Addressing the BDP Women’s Wing, Khama said his “greatest concern is the declining number of women who will be contesting the next general national elections”.
“This is a worrying trend indeed. I know that it is not out of a lack of capability or willingness by women to stand for positions of responsibility at council and parliamentary level… I remain committed to help where I can,” Khama told more than 200 congress members in the audience.
He also claimed that “it would not be farfetched to attribute much of our success as a party and as a government to the support we receive from Batswana women”.
Khama’s statements present him as an advocate for women’s participation in politics, but senior members of the BDP Women’s Wing Congress think otherwise.
“That’s what Khama has always been saying. He claims to support the issues we stand for as women, but there is nothing the president has done to show this commitment,” complained one senior BDP Women’s Wing official who did not want to be named.
“Now that we are not standing in elections, we will have to fight for the few non-constituency seats in parliament. It is sad that, as women, we have to get into parliament as specially elected MPs. When it comes to women’s representation, it seems all these parties are the same,” she added.
The BDP Women’s Wing Congress believes male political heavyweights try to expand their power base by internally lobbying against gender quotas. This became evident when male BDP MPs joined forces with opposition parties in arguing against a motion to include more specially elected female politicians in parliament.
The motion was passed in April by the Botswana National Assembly, however, as an amendment to Section 58 of the constitution, allowing for the special election of at least four out of eight non-constituency legislators. Mahalapye East MP, Botlogile Tshireletso, lauded the move as a step towards gender equity, as women were currently disadvantaged by male dominance and sexist language in parliament.
Gender activists say the under-representation of women is a serious problem in all political parties in the country and demand serious changes in the distribution of party positions.
“In most cases, party leaders create an environment that makes it difficult for women to participate,” said gender activist Maungo Mooki, who is also chairperson of the Botswana Congress of Non-Governmental Organisations (BOCONGO).
“Decisions from the top brass within the party cannot be questioned because one can be expelled or being starved of party benefits. This has made it difficult for women to stand up and challenge,” she explained.

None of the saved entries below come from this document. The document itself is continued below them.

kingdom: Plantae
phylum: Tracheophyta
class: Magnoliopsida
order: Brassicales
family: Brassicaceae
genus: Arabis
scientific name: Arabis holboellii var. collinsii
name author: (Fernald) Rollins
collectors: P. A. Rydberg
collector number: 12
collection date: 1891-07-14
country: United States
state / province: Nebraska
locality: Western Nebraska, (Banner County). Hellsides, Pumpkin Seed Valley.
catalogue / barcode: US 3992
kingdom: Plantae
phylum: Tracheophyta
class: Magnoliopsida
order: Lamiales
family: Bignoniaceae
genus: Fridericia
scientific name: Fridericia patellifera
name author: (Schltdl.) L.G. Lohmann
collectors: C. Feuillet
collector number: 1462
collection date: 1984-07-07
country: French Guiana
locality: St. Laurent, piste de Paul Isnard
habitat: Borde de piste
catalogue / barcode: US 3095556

Only few politicians have been open about the lack of gender equality in politics. Addressing journalists in April, BNF President Otsweletse Moupo acknowledged: “I should admit the issue of women’s representation is quite a challenge. It is an embarrassment that, as a party, we have a 30 percent quota for women, but we have less than ten percent representation.”
In 1999, BNF and another opposition party, Botswana Congress Party (BCP), committed themselves to ensure that almost one third of their election candidates will be female, but, as shown in the run-up to this year’s elections, the quotas only exist on paper. Currently, all opposition MPs are male.
After gender activists and female politicians voiced their outrage about persistent gender inequality, the BDP is now trying to make amense and include more women in their election list. BDP executive secretary Batlang Comma Serema promised that, at the ruling party’s forthcoming congress in July 2009, all male politicians contesting against female candidates for party positions will be asked to step aside.
“Where a woman is challenging a man, it will be negotiated that the man makes way for the woman,” claimed Serema. Female politicians, however, remain sceptical, believing it is yet another empty promise.